US mudslide toll rises as hope wanes

Emergency crews in Washington state discover more bodies as hopes fade of finding more survivors under mud and debris.

The likely death toll from a devastating weekend landslide in Washington state has risen to 24 after rescue workers recovered two bodies and believed they had located eight more, according to the local fire chief.

As many as 176 people were still listed as missing late on Tuesday, three days after a rain-soaked hillside collapsed on a rural residential area where it buried dozens of homes near the town of Oso.

The discovery of additional bodies came as crews searched in drizzling rain for survivors amid fading hopes that anyone could still be plucked alive from the massive pile of heavy muck and debris.

“Unfortunately we did not find any signs of life today, we didn’t locate anybody alive, so that’s the disappointing part,” local fire chief Travis Hots told a media briefing, adding that the official death toll would remain at 16 until all of the remains could be extricated and sent to the medical examiner.

Officials said they were hoping the number of missing would decline as some of those listed might have been double-counted or were slow to alert family and officials of their whereabouts, Reuters reported. Eight people were injured.

Though authorities have said chances were low of finding more survivors in the cement-like mud blanketing the landscape, Hots said another 50 searchers had been brought in to sift through the disaster zone in hopes of a miracle.
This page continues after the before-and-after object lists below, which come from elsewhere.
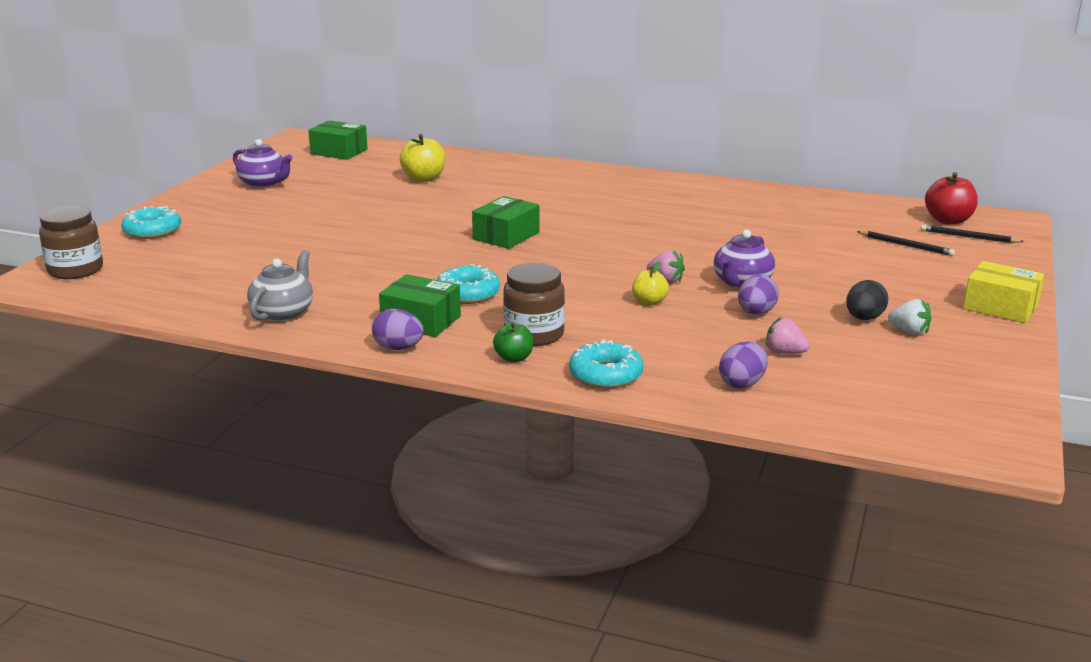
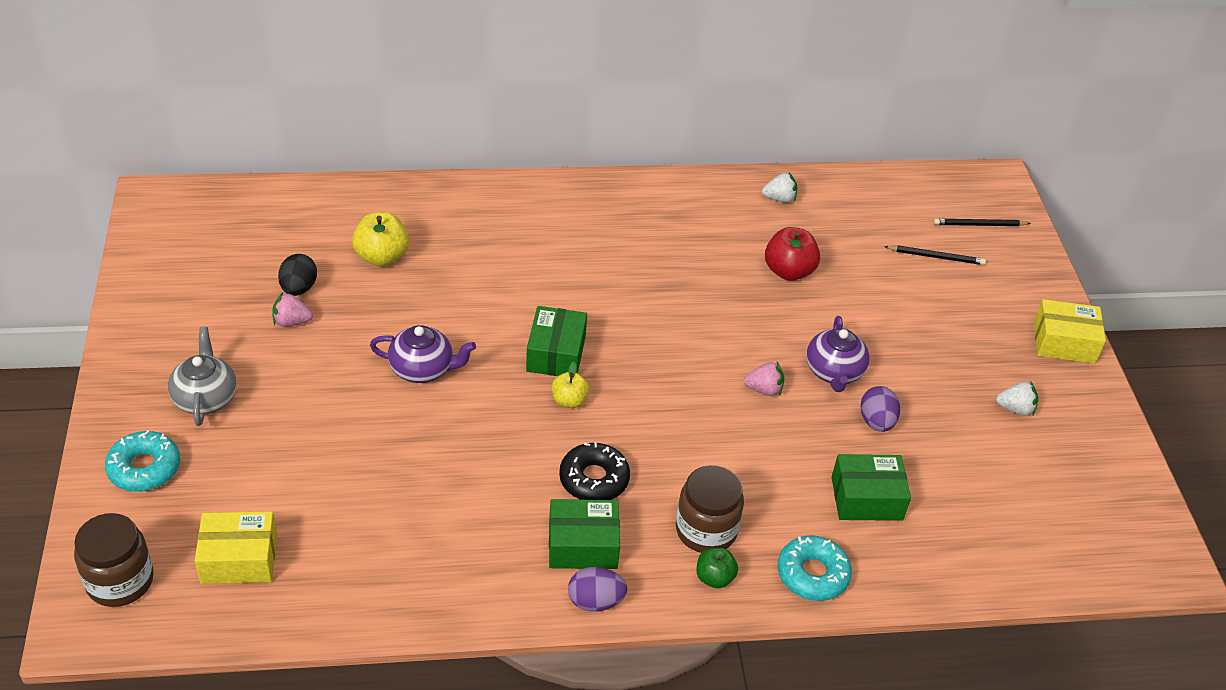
camera: 30 degrees left, 20 degrees up
purple teapot [233,139,292,188] -> purple teapot moved to [370,325,476,383]
grey teapot [247,250,313,322] -> grey teapot moved to [168,327,237,426]
green box [308,120,368,160] -> green box moved to [832,454,911,521]
turquoise donut [437,264,500,304] -> black donut [559,442,630,500]
yellow apple [632,261,669,306] -> yellow apple moved to [552,362,589,408]
purple egg [719,342,768,389] -> none
pink strawberry [766,317,810,354] -> pink strawberry moved to [272,292,313,327]
black egg [846,280,888,320] -> black egg moved to [278,254,317,296]
red apple [925,172,978,225] -> red apple moved to [765,227,820,281]
none -> yellow box [195,511,277,584]
none -> white strawberry [762,173,797,203]

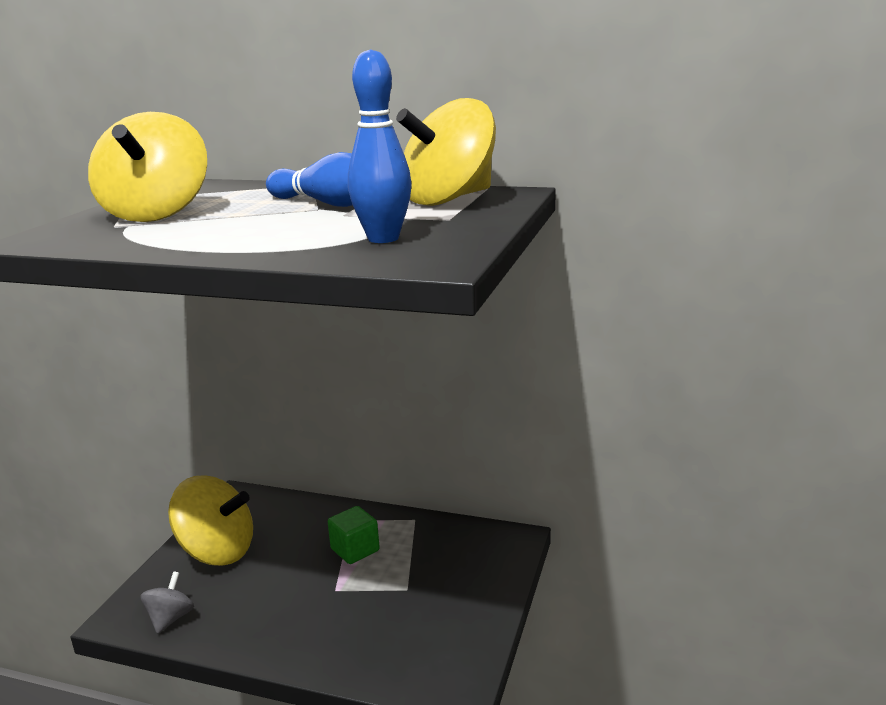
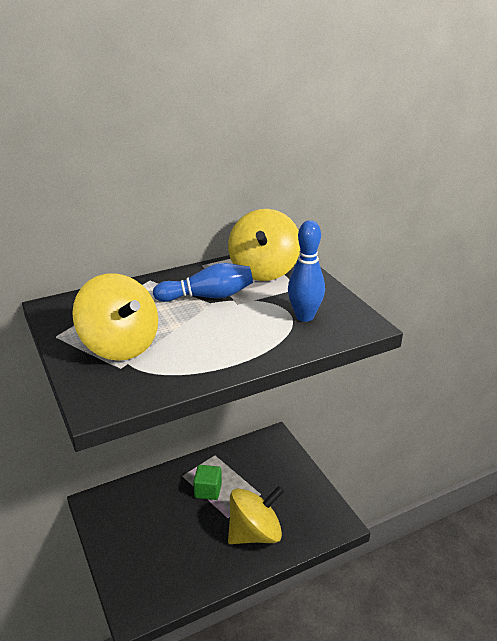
camera: 45 degrees left, 10 degrees up
grey spinning top [141,571,194,634] -> none
yellow spinning top [168,475,253,566] -> yellow spinning top moved to [228,486,284,544]

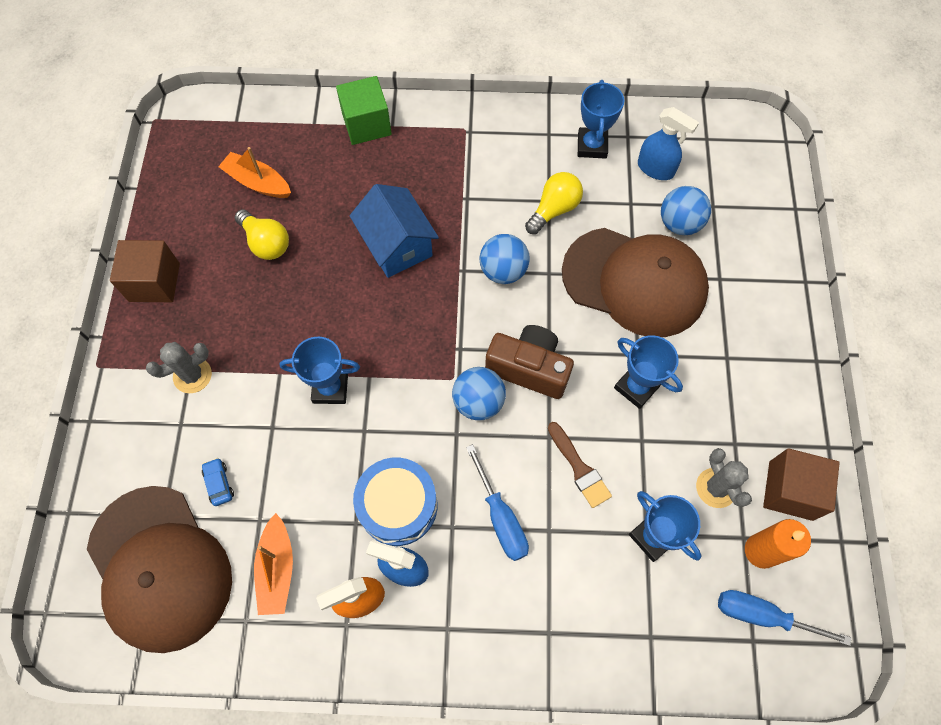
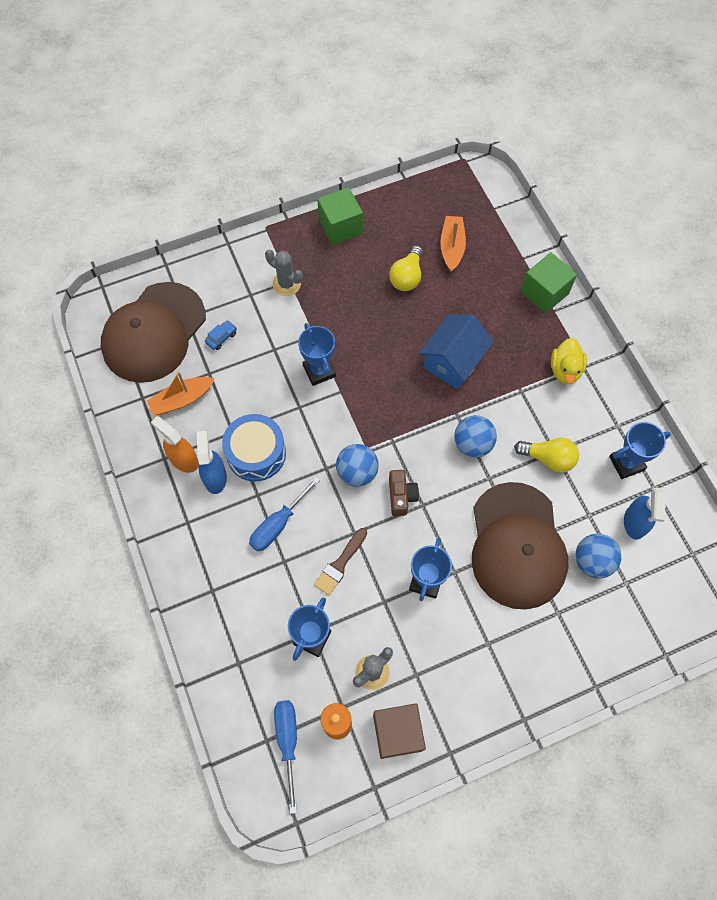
camera: 65 degrees right, 0 degrees up
brown cube [110,240,180,302] -> green cube [317,187,363,245]
brown camera [485,325,574,399] -> brown camera [389,470,419,516], size x0.62
none -> yellow duck [551,338,587,384]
“This makes up over 200 responders that are here on site, working very hard to locate victims and hopefully find somebody still alive. That is still our number-one priority out there,” he said.

Search and rescue operations would carry on to a lesser extent throughout the night and would ramp up to full strength again at first light, he said.
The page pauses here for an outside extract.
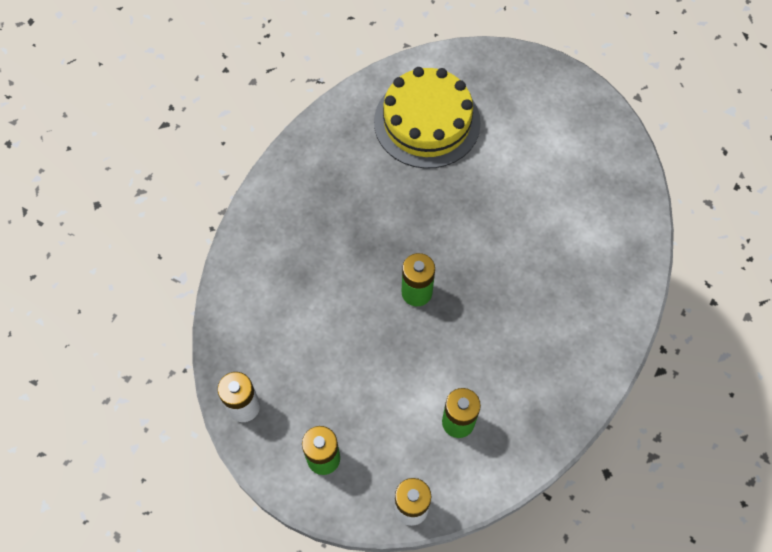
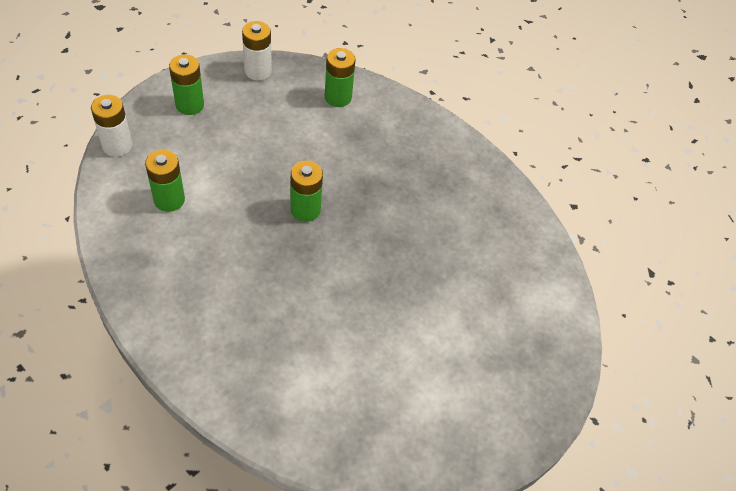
camera: 100 degrees right, 10 degrees down
yellow cake [374,67,481,169] -> none
none -> green battery [325,48,356,107]

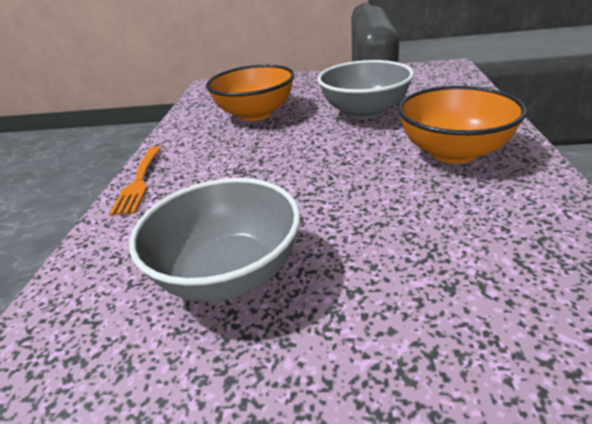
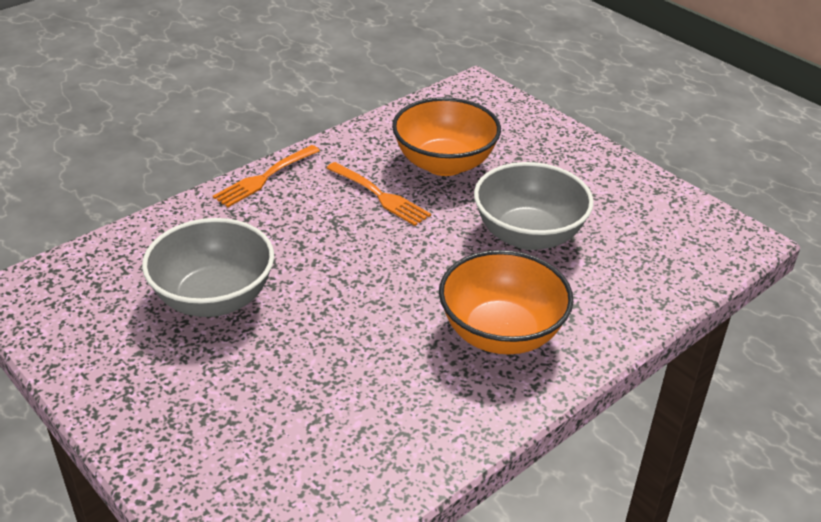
camera: 40 degrees right, 5 degrees up
none -> orange fork [326,162,431,226]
At one site, the landslide pushed a house onto the highway, leaving nothing intact but its cedar roof.

Elsewhere, operators of excavators with clawed buckets dug through the debris, and chaplains stood by to comfort searchers and families of the missing.

“What we’re finding is these vehicles are twisted and torn up into pieces,” Hots said. “It’s not just cars. It’s done that to these buildings. And so there’s carpeting, photo albums, vehicles, and boats and wood piles under all this mud that’s heavy. It’s just a slow, slow process.”

Emergency declaration

Hots said dogs were being used to find possible buried bodies, and sophisticated electronic equipment including small cameras and listening devices were brought in as workers removed debris by hand.
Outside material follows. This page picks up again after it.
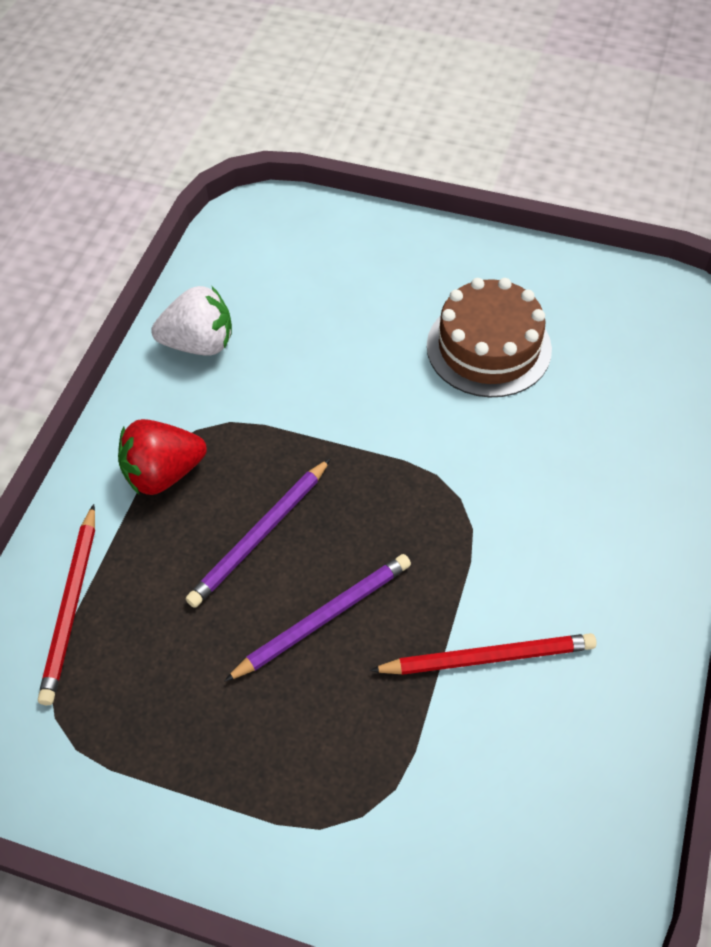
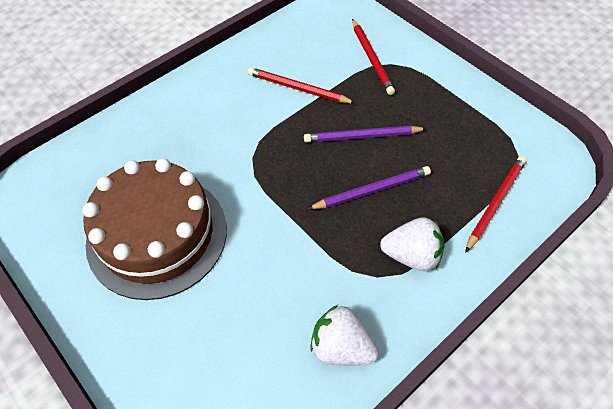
camera: 150 degrees left, 0 degrees up
red strawberry [118,419,207,495] -> white strawberry [380,217,445,271]
brown cake [427,278,552,397] -> brown cake [82,158,227,300], size x1.52
none -> red pencil [352,19,395,95]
A 22-week-old baby who was hurt in the slide remained in a critical condition at Harborview Medical Center in Seattle after being taken there by helicopter along with his mother, who was also hurt, the hospital said.

Meanwhile, US President Barack Obama signed an emergency declaration ordering government assistance to supplement state and local relief efforts, the White House said.

Speaking at The Hague, where he was attending a summit, Obama began a news conference on Tuesday by addressing the disaster in Washington state and asking Americans to “send their thoughts and prayers” to those affected by the disaster.

Compounding the sense of urgency was a fear of flooding as water levels rose behind a crude dam of mud and rubble that was dumped into the North Fork of the Stillaguamish River by the slide. The river was rising with rain on Tuesday but had cut a channel through fresh mud and debris, lessening the chance of flooding, officials said.

The disaster already ranks as one of the deadliest landslides in recent US history. In 1969, 150 people were killed in landslides and ensuing floods in Nelson County, Virginia, according to the US Geological Survey.

The landslide was not the first to hit Washington state. More than 100 houses were destroyed by a slow-moving landslide in the town of Kelso in the late 1990s.

A report filed with the US Army Corps of Engineers in 1999 highlighted “the potential for a large catastrophic failure,” and was one of many warnings issued about the area where the weekend’s disaster occurred, the Seattle Times reported.